Wybraliśmy się w okolice Karapcza, gdyż naszym celem było wyjście następnego dnia na szlak. Stanęliśmy na końcu Drogi Sudeckiej w Borowicach, tuż przed zakazem wjazdu. Jest tam niewielki parking, który prezentował się bardzo klimatycznie cały zasypany grubą warstwą śniegu. Rozpaliliśmy ognisko, rozłożyliśmy markizę i podgrzaliśmy wino. W ruch poszły podgrzewacze do stóp, koce na fotele i w ten sposób można było celebrować pierwszy biwak w bajkowej scenerii zasypanych gór.

 

 

Nasze pierwsze spanie w minusowej temperaturze, w śnieżnej aurze zaliczyliśmy w styczniu. Czekaliśmy na nie kilka ładnych lat, w końcu porządnie zmotywowani chęcią wydłużenia sezonu postanowiliśmy zainwestować w webasto.

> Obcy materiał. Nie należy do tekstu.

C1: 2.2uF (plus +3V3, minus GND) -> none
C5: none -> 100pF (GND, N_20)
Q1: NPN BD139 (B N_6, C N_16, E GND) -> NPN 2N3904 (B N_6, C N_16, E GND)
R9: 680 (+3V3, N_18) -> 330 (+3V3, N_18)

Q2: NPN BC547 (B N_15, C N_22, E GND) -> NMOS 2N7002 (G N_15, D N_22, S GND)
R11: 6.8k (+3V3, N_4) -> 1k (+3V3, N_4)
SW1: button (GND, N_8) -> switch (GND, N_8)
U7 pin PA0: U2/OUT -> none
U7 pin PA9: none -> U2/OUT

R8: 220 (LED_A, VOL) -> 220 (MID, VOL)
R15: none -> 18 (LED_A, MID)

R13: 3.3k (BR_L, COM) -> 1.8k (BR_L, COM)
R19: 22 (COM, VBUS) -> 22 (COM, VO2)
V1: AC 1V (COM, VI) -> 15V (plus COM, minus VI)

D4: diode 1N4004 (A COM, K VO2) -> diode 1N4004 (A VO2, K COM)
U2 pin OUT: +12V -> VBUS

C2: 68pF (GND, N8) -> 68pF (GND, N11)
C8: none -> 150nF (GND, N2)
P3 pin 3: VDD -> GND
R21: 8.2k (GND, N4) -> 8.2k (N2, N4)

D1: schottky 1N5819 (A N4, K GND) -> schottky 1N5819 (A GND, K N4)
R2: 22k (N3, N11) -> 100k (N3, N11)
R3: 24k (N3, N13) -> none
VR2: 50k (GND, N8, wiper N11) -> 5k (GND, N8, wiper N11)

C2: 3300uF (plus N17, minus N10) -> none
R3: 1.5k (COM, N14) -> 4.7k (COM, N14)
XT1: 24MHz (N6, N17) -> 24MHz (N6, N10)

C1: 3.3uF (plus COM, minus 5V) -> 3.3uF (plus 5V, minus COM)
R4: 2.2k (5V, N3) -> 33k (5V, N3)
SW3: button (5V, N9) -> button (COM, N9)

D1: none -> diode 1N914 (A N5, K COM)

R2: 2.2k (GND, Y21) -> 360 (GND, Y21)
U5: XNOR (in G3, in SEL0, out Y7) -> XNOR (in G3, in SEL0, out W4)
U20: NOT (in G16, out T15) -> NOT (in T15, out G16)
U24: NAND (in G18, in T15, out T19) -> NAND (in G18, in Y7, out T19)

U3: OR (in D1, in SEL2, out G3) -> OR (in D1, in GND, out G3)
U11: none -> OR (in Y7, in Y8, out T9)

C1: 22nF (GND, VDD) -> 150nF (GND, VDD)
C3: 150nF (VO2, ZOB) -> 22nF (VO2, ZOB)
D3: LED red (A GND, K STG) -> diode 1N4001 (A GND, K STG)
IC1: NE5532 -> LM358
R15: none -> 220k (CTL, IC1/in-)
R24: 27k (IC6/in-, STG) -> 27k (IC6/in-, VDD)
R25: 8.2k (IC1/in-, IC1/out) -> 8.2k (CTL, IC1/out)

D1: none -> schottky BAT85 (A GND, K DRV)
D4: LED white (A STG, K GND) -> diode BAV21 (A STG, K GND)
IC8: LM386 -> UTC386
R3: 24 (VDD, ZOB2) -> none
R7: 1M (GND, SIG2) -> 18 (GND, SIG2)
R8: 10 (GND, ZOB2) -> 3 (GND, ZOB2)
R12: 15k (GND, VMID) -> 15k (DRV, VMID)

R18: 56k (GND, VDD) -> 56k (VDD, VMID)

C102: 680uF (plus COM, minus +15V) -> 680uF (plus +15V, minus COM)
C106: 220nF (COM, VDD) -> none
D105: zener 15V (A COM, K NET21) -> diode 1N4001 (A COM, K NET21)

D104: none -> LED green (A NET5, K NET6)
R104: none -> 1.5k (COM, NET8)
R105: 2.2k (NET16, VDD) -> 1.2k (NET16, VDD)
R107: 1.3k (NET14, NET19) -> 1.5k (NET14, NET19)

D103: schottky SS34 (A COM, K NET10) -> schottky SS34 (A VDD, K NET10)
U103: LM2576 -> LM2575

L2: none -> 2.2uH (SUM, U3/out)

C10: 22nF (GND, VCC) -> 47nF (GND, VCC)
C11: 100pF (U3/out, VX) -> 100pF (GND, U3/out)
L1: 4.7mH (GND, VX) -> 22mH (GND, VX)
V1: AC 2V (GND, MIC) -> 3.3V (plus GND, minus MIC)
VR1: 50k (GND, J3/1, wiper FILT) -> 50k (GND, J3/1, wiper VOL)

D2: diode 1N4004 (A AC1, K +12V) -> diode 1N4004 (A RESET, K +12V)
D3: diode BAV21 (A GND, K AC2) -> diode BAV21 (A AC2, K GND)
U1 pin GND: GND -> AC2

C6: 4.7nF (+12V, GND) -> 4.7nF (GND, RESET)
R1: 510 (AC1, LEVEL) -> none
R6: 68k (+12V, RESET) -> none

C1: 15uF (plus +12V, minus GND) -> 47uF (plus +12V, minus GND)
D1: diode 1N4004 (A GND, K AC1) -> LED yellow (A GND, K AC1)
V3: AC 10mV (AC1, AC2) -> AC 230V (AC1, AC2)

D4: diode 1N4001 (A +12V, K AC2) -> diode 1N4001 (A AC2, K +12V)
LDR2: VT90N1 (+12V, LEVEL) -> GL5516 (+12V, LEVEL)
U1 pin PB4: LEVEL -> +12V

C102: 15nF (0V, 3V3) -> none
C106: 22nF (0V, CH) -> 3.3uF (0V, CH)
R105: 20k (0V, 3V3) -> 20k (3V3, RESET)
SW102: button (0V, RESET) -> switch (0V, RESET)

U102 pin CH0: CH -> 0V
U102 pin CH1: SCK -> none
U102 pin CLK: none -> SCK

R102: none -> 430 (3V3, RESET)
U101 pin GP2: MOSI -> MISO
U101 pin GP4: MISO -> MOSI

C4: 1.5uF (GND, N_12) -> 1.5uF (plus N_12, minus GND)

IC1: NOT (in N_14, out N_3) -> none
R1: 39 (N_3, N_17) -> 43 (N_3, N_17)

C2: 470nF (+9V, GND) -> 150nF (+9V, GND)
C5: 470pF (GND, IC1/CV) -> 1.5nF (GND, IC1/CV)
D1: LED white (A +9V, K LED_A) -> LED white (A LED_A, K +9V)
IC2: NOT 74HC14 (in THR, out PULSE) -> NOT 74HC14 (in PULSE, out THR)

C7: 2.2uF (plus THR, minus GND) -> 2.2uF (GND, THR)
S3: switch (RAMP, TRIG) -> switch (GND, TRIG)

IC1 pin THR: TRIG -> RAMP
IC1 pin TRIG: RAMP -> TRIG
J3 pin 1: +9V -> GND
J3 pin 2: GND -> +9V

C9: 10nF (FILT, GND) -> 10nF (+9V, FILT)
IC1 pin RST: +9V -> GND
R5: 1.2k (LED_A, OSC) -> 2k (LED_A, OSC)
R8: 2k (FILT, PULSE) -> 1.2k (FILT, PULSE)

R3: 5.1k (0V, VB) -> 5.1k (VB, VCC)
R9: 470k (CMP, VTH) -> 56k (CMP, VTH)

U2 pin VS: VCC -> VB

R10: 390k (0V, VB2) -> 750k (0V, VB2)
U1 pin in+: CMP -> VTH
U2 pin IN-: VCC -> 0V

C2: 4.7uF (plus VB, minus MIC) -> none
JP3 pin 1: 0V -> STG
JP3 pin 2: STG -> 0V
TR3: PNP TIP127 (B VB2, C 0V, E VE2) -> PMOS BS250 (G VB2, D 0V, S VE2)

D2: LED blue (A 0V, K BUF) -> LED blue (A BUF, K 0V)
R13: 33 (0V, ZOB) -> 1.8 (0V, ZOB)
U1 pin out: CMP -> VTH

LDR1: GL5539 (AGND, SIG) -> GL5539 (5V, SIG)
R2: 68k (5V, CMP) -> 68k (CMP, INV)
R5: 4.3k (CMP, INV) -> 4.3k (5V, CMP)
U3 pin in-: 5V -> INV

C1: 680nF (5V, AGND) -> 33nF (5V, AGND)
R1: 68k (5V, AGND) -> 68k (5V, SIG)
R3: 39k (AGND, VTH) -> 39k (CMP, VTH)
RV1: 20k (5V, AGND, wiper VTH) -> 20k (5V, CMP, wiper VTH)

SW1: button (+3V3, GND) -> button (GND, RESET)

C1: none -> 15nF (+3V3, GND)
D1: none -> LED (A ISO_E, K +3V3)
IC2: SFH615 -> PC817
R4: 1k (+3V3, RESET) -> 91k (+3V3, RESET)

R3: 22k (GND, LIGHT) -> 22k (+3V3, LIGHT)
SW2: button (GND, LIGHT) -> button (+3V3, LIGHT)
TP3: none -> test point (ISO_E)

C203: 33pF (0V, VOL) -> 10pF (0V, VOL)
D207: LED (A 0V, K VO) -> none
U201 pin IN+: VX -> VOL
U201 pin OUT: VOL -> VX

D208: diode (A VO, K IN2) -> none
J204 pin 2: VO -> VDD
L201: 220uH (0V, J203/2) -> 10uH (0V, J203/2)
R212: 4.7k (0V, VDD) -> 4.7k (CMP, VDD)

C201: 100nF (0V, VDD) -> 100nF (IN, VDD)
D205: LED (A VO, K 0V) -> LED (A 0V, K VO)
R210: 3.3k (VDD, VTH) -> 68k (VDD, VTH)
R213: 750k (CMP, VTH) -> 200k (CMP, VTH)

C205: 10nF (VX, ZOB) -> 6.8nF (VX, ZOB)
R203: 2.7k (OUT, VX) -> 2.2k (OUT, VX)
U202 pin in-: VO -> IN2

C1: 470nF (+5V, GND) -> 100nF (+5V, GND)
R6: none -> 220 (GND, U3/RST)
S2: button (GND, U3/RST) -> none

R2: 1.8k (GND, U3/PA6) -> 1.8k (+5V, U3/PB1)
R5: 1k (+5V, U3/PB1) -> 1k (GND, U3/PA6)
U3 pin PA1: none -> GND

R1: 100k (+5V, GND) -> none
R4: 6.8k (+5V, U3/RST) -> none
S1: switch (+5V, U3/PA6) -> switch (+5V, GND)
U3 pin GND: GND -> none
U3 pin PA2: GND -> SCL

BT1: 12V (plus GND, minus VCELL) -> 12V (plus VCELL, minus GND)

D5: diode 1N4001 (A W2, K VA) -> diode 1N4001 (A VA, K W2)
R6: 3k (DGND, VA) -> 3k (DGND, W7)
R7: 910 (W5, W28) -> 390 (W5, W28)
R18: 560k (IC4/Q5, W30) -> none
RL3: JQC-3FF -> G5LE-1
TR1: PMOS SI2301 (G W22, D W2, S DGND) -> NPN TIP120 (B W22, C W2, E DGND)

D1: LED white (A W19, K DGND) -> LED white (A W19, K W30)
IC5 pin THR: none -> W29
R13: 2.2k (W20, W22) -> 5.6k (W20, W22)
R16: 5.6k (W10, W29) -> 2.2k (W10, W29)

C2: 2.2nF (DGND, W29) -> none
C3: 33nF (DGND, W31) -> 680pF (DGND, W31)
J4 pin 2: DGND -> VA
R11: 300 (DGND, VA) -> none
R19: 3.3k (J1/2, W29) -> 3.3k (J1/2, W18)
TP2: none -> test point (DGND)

Pierwsze o czym muszę wspomnieć, to wręcz luksusowy komfort cieplny. W namiocie już po kilkunastu sekundach zrobiło się przyjemnie ciepło. Co ciekawe, nasz model, czyli Alutop 3 nie wytraca szybko ciepła - szczerze powiedziawszy, spodziewałam się, że już po chwili od wyłączenia grzania będzie w nim lodowato.

Bardzo pozytywnie zaskoczył nas również fakt, że na ściankach nie zbierał się kondensat. Jego minimalną ilość zauważyliśmy na ścianie od strony nóg.  W namiocie spaliśmy bez podpinki wewnątrz namiotu. Najwięcej problemu przysporzyły nam zamarznięte okucia, które bez większego wahania i obaw, mogliśmy potraktować młotkiem. Rano bardzo pomocny okazał się także "śmiatek", mikromiotełka, którą mogliśmy strząsnąć zalegający śnieg z namiotu i daszków. Przed zamknięciem warto namiot jeszcze raz dokładnie osuszyć za pomocą webasto i wsadzić do niego woreczki zbierające wilgoć, by wasz namiot bez szwanku przetrwał te niedogodne warunki.